### TASK PROMPT
Change every "Назад" in the text read from the pages below to "Вернуться", keeping everything else the same. Leave the pictures out of your answer.
━━━━━━━━━━━━━━━━
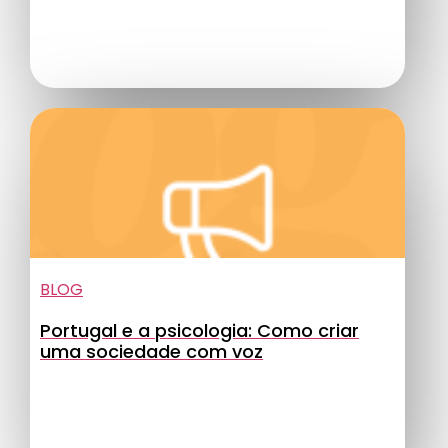
BLOG
Portugal e a psicologia: Como criar
uma sociedade com voz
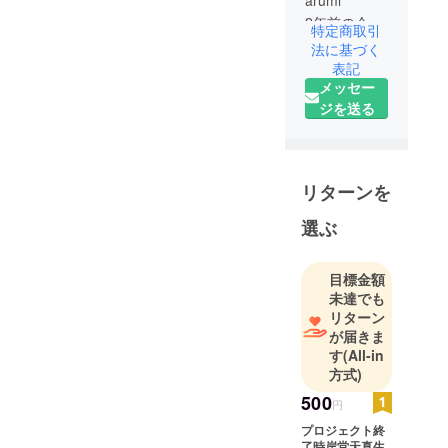
arumi
2年前の令和
特定商取引
4年に何度も
法に基づく
笠松競馬で
表記
メッセー
ホロの生誕
ジを送る
日の応援広
告・冠レー
スを行った
実績があ
リターンを
り、ノウハ
ウを持って
選ぶ
います。
目標金額
未達でも
リターン
が届きま
す
(All-in
方式)
500
円
プロジェクト終
了時岸堂天真生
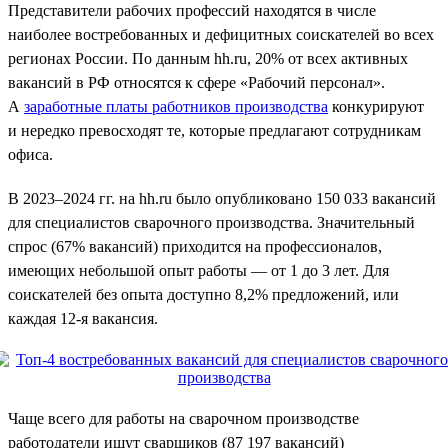
Представители рабочих профессий находятся в числе
наиболее востребованных и дефицитных соискателей во всех
регионах России. По данным hh.ru, 20% от всех активных
вакансий в РФ относятся к сфере «Рабочий персонал».
А
заработные платы работников производства
конкурируют
и нередко превосходят те, которые предлагают сотрудникам
офиса.
В 2023–2024 гг. на hh.ru было опубликовано 150 033 вакансий
для специалистов сварочного производства. Значительный
спрос (67% вакансий) приходится на профессионалов,
имеющих небольшой опыт работы — от 1 до 3 лет. Для
соискателей без опыта доступно 8,2% предложений, или
каждая 12-я вакансия.
Чаще всего для работы на сварочном производстве
работодатели ищут сварщиков (87 197 вакансий)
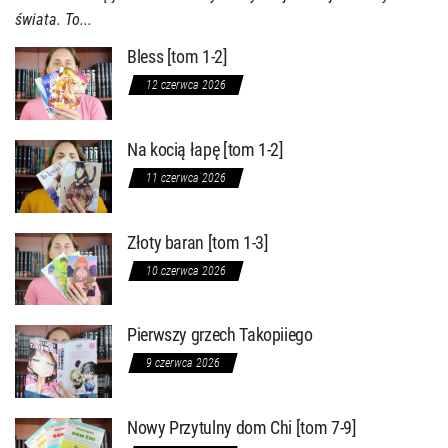
świata. To...
Bless [tom 1-2]
12 czerwca 2026
Na kocią łapę [tom 1-2]
11 czerwca 2026
Złoty baran [tom 1-3]
10 czerwca 2026
Pierwszy grzech Takopiiego
9 czerwca 2026
Nowy Przytulny dom Chi [tom 7-9]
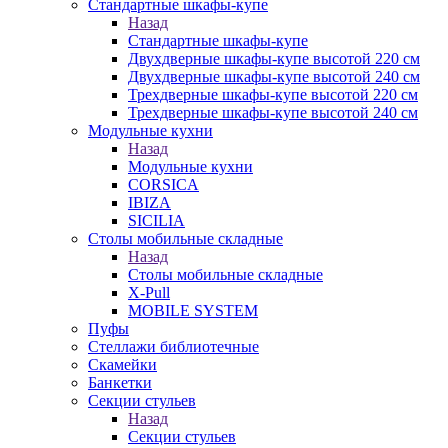
Стандартные шкафы-купе
Назад
Стандартные шкафы-купе
Двухдверные шкафы-купе высотой 220 см
Двухдверные шкафы-купе высотой 240 см
Трехдверные шкафы-купе высотой 220 см
Трехдверные шкафы-купе высотой 240 см
Модульные кухни
Назад
Модульные кухни
CORSICA
IBIZA
SICILIA
Столы мобильные складные
Назад
Столы мобильные складные
X-Pull
MOBILE SYSTEM
Пуфы
Стеллажи библиотечные
Скамейки
Банкетки
Секции стульев
Назад
Секции стульев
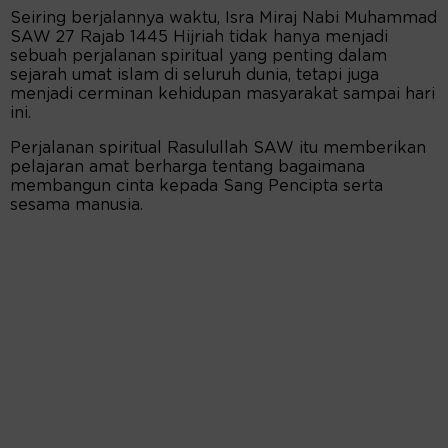
Seiring berjalannya waktu, Isra Miraj Nabi Muhammad
SAW 27 Rajab 1445 Hijriah tidak hanya menjadi
sebuah perjalanan spiritual yang penting dalam
sejarah umat islam di seluruh dunia, tetapi juga
menjadi cerminan kehidupan masyarakat sampai hari
ini.
Perjalanan spiritual Rasulullah SAW itu memberikan
pelajaran amat berharga tentang bagaimana
membangun cinta kepada Sang Pencipta serta
sesama manusia.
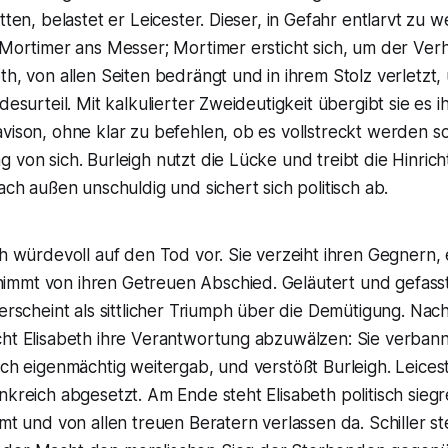
tten, belastet er Leicester. Dieser, in Gefahr entlarvt zu 
 Mortimer ans Messer; Mortimer ersticht sich, um der Ver
th, von allen Seiten bedrängt und in ihrem Stolz verletzt,
desurteil. Mit kalkulierter Zweideutigkeit übergibt sie es 
vison, ohne klar zu befehlen, ob es vollstreckt werden sol
 von sich. Burleigh nutzt die Lücke und treibt die Hinric
nach außen unschuldig und sichert sich politisch ab.
ch würdevoll auf den Tod vor. Sie verzeiht ihren Gegnern
mmt von ihren Getreuen Abschied. Geläutert und gefasst
 erscheint als sittlicher Triumph über die Demütigung. Nac
cht Elisabeth ihre Verantwortung abzuwälzen: Sie verbann
ich eigenmächtig weitergab, und verstößt Burleigh. Leicest
nkreich abgesetzt. Am Ende steht Elisabeth politisch siegr
amt und von allen treuen Beratern verlassen da. Schiller st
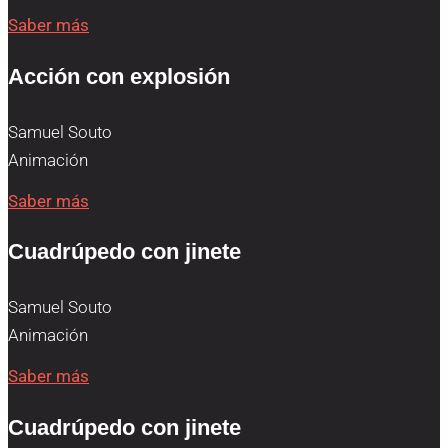
Saber más
Acción con explosión
Samuel Souto
Animación
Saber más
Cuadrúpedo con jinete
Samuel Souto
Animación
Saber más
Cuadrúpedo con jinete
━━━━━━━━━━━━━━━━
### EXPECTED OUTPUT
BLOG
Portugal e a psicologia: Como criar
uma sociedade com voz
arumi
2年前の令和
特定商取引
4年に何度も
法に基づく
笠松競馬で
表記
メッセー
ホロの生誕
ジを送る
日の応援広
告・冠レー
スを行った
実績があ
リターンを
り、ノウハ
ウを持って
選ぶ
います。
目標金額
未達でも
リターン
が届きま
す
(All-in
方式)
500
円
プロジェクト終
了時岸堂天真生
Представители рабочих профессий находятся в числе
наиболее востребованных и дефицитных соискателей во всех
регионах России. По данным hh.ru, 20% от всех активных
вакансий в РФ относятся к сфере «Рабочий персонал».
А
заработные платы работников производства
конкурируют
и нередко превосходят те, которые предлагают сотрудникам
офиса.
В 2023–2024 гг. на hh.ru было опубликовано 150 033 вакансий
для специалистов сварочного производства. Значительный
спрос (67% вакансий) приходится на профессионалов,
имеющих небольшой опыт работы — от 1 до 3 лет. Для
соискателей без опыта доступно 8,2% предложений, или
каждая 12-я вакансия.
Чаще всего для работы на сварочном производстве
работодатели ищут сварщиков (87 197 вакансий)
świata. To...
Bless [tom 1-2]
12 czerwca 2026
Na kocią łapę [tom 1-2]
11 czerwca 2026
Złoty baran [tom 1-3]
10 czerwca 2026
Pierwszy grzech Takopiiego
9 czerwca 2026
Nowy Przytulny dom Chi [tom 7-9]
Стандартные шкафы-купе
Вернуться
Стандартные шкафы-купе
Двухдверные шкафы-купе высотой 220 см
Двухдверные шкафы-купе высотой 240 см
Трехдверные шкафы-купе высотой 220 см
Трехдверные шкафы-купе высотой 240 см
Модульные кухни
Вернуться
Модульные кухни
CORSICA
IBIZA
SICILIA
Столы мобильные складные
Вернуться
Столы мобильные складные
X-Pull
MOBILE SYSTEM
Пуфы
Стеллажи библиотечные
Скамейки
Банкетки
Секции стульев
Вернуться
Секции стульев
Seiring berjalannya waktu, Isra Miraj Nabi Muhammad
SAW 27 Rajab 1445 Hijriah tidak hanya menjadi
sebuah perjalanan spiritual yang penting dalam
sejarah umat islam di seluruh dunia, tetapi juga
menjadi cerminan kehidupan masyarakat sampai hari
ini.
Perjalanan spiritual Rasulullah SAW itu memberikan
pelajaran amat berharga tentang bagaimana
membangun cinta kepada Sang Pencipta serta
sesama manusia.
tten, belastet er Leicester. Dieser, in Gefahr entlarvt zu 
 Mortimer ans Messer; Mortimer ersticht sich, um der Ver
th, von allen Seiten bedrängt und in ihrem Stolz verletzt,
desurteil. Mit kalkulierter Zweideutigkeit übergibt sie es 
vison, ohne klar zu befehlen, ob es vollstreckt werden sol
 von sich. Burleigh nutzt die Lücke und treibt die Hinric
nach außen unschuldig und sichert sich politisch ab.
ch würdevoll auf den Tod vor. Sie verzeiht ihren Gegnern
mmt von ihren Getreuen Abschied. Geläutert und gefasst
 erscheint als sittlicher Triumph über die Demütigung. Nac
cht Elisabeth ihre Verantwortung abzuwälzen: Sie verbann
ich eigenmächtig weitergab, und verstößt Burleigh. Leicest
nkreich abgesetzt. Am Ende steht Elisabeth politisch siegr
amt und von allen treuen Beratern verlassen da. Schiller st
Saber más
Acción con explosión
Samuel Souto
Animación
Saber más
Cuadrúpedo con jinete
Samuel Souto
Animación
Saber más
Cuadrúpedo con jinete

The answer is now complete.